You Know, It Makes Me Really Uncomfortable

When people kick people out of organizations for admitting to wrongdoing, when people don’t believe in the possibility of redemption because that means you’re going to leave the ones who lie about it, the ones who will deny to the grave that they did something wrong.

People screw up, people do sexist shit, people screw up consent because we live in a society that doesn’t teach people to get consent properly, and that doesn’t mean that there aren’t people who are irredeemable, my rapist and abuser will deny that he did anything wrong till the end of his days, he will deny that it happened.  He is the person who needs to be expelled, not the person who didn’t ask consent explicitly enough and stopped when they were told no, and went through the accountability process and admits to all of this and would never do it again, but so many people will expel the person who admits to doing something wrong and keep the unrepentant monster, because the latter doesn’t admit to being wrong.

Kicking out working class QPOC who used fucked up language once, and did the accountability process and admits it freely and keeping the guy who covers up his emotional and physical abuse of his partner is vile.

I believe in transformative justice.  I believe deeply in the possibility of redemption and people who don’t scare the daylights out of me.

Believing Survivors is not the same thing as believing accusers.

By which I mean, if someone is telling you someone did x, y, or z to someone else, but the person who was supposedly the victim denies the allegation.

Believe the victim, don’t turn shit into a shitstorm against the victim’s will.  Check with survivors and people said to be survivors before spreading shit around.

I’ve seen abusers start witch hunts against other people to conceal their own behavior, do not let them do it.

A Little Scenario

Let’s say you live in a society where driving is hugely important, until you do, you’re a nobody, a total loser, so of course combine with how nice it would be to get to go places you want to go, you’re desperate to drive.

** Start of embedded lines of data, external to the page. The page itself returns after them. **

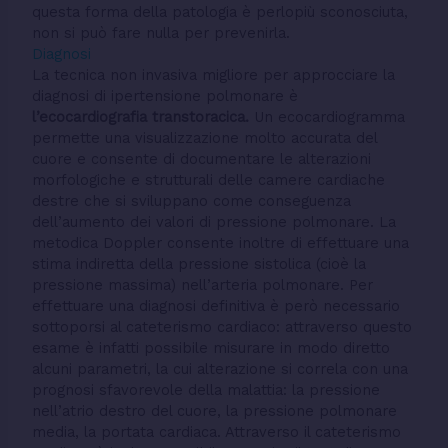
questa forma della patologia è perlopiù sconosciuta,
non si può fare nulla per prevenirla.
Diagnosi
La tecnica non invasiva migliore per approcciare la
diagnosi di ipertensione polmonare è
l’ecocardiografia transtoracica.
Un ecocardiogramma
permette una visualizzazione molto accurata del
cuore e consente di documentare le alterazioni
morfologiche e strutturali delle camere cardiache
destre che si sviluppano come conseguenza
dell’aumento dei valori di pressione polmonare. La
metodica Doppler consente inoltre di effettuare una
stima indiretta della pressione sistolica (cioè la
pressione massima) nell’arteria polmonare. Per
effettuare una diagnosi definitiva è però necessario
sottoporsi al cateterismo cardiaco: attraverso questo
esame è infatti possibile misurare in modo diretto
alcuni parametri, la cui alterazione si correla con una
prognosi sfavorevole della malattia: la pressione
nell’atrio destro del cuore, la pressione polmonare
media, la portata cardiaca. Attraverso il cateterismo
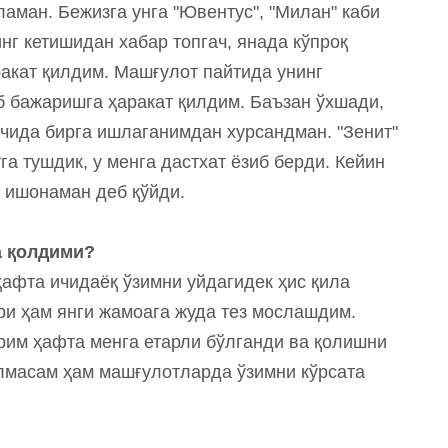
ламан. Бежизга унга "Ювентус", "Милан" каби
нг кетишидан хабар топгач, янада кўпроқ
акат қилдим. Машғулот пайтида унинг
б бажаришга ҳаракат қилдим. Баъзан ўхшади,
 ичида бирга ишлаганимдан хурсандман. "Зенит"
га тушдик, у менга дастхат ёзиб берди. Кейин
а ишонаман деб қўйди.
а қолдими?
ҳафта ичидаёқ ўзимни уйдагидек ҳис қила
ри ҳам янги жамоага жуда тез мослашдим.
ярим ҳафта менга етарли бўлганди ва қолишни
лмасам ҳам машғулотларда ўзимни кўрсата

However, in this society driving is also a fraught and somewhat taboo activity.  Driver’s ed is just an explanation of the working of an internal combustion engine, and a series of photos of injuries from car accidents.  Your parents maybe explain how the suspension works, and tell you not to do it till you’re 30 and married.

In movies and tv the driving scenes are often obscured in weird ways, and give either no advice or directly terrible advice, like saying the best thing to do on icy roads is go as fast as you can, and that red means go, and yellow means hurry up on traffic lights, and that the break is located under the middle of the back seat and that headlights should only be used during midday.

Let’s also say in this society, you’re considered an absolute MONSTER if you hit somebody with your car… unless it was an accident, or they had a reputation for maybe not paying a ton of attention to traffic lights, or were out after dark, or were wearing insufficient reflective tape and foam padding, or didn’t look each way before crossing the road long enough, or were too close to the edge of the sidewalk, or had maybe irritated you at some point in your life, then it wasn’t really hitting a person with your car.

Now, this is a society that makes it easy for people who want to murder someone with their car to get away with it, and get forgiven, but also a society where a lot of people will unintentionally hit pedestrians without meaning to because there’s no cultural mechanism for teaching safe driving.  It doesn’t mean they’re monsters, but they did immensely harm another human being, and that cannot be downplayed.

Now consider consent?  Do decent people fuck it up?  Yes.  Does that mean they didn’t do something horrible and destructive?  Nope.  What do we do about it?  Teach people how consent works.